There’s also a sense that Snyder is playing with political and topical themes without having much to say about any of them. Walls that separate people to the point that the team needs a coyote to get back into an American city? That’s inherently topical given the hot buttons it presses, and it’s impossible not to look at someone being temperature-checked and not think about the current state of the world (even if there’s no way Snyder could have predicted that reality). The problem is that they don’t add up to much. They’re flavor instead of actual ideas, and that’s downright anti-Romero given how much the master was willing to go right at themes like dead-eyed consumerism and the military industrial complex in films like “Dawn of the Dead” and “Day of the Dead.” It’s not that “Army of the Dead” necessarily needed those elements to work, but there’s something frustrating about teasing them into this story only for them not to really go anywhere.

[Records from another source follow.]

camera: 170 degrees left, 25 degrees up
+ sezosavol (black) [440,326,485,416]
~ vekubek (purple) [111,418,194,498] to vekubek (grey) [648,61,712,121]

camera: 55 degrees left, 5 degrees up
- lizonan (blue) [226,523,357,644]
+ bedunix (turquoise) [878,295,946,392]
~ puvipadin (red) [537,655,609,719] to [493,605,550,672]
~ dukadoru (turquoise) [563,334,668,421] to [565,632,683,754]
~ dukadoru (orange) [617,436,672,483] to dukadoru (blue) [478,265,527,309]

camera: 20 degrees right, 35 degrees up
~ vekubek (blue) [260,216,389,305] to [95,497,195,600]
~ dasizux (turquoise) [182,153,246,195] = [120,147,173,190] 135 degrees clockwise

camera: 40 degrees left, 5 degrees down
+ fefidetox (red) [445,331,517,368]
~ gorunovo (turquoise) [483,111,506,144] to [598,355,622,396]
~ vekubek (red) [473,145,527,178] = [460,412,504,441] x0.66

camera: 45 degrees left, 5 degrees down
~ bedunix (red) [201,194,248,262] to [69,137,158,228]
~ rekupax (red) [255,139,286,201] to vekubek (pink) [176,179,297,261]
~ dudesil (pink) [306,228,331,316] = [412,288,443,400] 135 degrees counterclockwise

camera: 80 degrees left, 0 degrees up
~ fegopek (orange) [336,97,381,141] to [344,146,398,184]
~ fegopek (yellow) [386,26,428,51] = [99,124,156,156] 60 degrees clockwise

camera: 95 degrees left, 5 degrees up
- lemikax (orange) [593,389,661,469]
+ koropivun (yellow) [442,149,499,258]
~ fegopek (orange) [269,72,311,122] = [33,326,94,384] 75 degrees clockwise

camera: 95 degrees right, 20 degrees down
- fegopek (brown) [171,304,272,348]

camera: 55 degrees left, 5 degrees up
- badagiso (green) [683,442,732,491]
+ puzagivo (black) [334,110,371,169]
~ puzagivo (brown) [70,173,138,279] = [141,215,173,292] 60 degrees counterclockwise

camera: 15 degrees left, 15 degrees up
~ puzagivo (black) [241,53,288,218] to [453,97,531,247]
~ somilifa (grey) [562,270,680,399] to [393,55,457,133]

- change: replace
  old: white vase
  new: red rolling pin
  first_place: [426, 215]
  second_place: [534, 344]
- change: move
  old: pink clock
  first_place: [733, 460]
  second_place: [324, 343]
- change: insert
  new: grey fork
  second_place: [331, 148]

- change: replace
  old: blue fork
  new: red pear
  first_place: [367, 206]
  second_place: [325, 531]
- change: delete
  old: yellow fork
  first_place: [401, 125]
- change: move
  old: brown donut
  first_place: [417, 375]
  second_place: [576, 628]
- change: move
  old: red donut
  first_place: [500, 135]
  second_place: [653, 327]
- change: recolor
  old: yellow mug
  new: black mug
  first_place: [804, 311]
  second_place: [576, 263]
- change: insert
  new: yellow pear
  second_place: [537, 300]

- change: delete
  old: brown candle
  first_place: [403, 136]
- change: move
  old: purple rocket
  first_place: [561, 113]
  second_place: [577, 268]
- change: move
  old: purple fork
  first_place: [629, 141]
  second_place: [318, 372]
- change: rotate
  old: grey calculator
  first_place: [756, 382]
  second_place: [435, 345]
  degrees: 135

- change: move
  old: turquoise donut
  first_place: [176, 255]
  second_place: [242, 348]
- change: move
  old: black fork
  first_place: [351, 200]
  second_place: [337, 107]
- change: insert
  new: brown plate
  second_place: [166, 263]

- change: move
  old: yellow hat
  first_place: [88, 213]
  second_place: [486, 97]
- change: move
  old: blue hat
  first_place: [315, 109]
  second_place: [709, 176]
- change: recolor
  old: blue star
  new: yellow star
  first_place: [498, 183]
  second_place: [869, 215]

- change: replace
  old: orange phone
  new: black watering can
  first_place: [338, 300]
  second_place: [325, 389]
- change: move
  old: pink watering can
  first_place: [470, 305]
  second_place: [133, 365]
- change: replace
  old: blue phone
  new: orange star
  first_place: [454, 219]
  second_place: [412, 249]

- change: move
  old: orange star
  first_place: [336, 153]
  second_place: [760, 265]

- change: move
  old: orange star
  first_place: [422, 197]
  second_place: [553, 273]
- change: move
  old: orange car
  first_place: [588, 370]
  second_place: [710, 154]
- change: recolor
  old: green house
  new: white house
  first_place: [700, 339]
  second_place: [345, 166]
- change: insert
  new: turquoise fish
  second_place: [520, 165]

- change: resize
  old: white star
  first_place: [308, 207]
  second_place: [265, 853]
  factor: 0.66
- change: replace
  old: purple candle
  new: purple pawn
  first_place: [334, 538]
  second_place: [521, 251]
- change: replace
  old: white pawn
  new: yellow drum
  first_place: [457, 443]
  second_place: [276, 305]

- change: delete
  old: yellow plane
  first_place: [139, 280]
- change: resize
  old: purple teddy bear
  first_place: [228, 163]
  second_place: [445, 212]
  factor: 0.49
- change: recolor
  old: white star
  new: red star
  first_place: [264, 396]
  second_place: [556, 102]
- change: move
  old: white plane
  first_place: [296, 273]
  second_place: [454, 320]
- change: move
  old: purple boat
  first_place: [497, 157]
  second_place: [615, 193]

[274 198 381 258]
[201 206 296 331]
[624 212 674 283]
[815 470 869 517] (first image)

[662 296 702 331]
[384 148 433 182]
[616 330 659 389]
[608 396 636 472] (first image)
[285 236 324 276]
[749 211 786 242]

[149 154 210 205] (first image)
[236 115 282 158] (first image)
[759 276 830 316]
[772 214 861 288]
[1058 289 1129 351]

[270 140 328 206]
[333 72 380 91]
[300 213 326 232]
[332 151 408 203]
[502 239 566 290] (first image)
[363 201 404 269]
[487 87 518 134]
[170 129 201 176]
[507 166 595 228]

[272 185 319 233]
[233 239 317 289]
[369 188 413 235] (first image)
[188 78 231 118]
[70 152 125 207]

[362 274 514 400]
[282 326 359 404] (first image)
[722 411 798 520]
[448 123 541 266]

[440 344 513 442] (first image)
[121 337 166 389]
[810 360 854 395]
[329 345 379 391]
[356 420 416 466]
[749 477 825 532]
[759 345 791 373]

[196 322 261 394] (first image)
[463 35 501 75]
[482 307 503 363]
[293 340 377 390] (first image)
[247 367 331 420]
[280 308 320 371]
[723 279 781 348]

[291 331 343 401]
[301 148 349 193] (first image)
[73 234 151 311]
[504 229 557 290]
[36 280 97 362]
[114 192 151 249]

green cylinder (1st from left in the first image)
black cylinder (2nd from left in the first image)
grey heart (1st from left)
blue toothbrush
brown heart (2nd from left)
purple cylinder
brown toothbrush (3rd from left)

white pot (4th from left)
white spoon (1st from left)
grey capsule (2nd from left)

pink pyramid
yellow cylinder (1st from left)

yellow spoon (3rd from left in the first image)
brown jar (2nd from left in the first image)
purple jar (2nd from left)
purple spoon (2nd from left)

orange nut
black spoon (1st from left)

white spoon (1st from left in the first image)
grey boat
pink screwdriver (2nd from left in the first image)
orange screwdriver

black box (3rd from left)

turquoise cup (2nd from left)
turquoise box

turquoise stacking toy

So what does work about “Army of the Dead”? It’s fun and unpretentious, driven more by its action set pieces than anything else. It’s clearly as inspired by modern “fast zombie” films like “World War Z” or “28 Days Later” as it is the works of the master, and there are moments when its grand insanity just clicks thanks to the set-piece ambition of its filmmaker and the willingness of its cast to go anywhere he leads them. An unforgettable zombie tiger, a strange sort of undead king/queen dynamic that shapes the action, a great sequence involving using brain-eaters to spring booby traps—these are the kind of fun, clever beats that keep “Army of the Dead” alive. There are just enough of them to hold it together, even if it’s a spin or two away from winning the jackpot.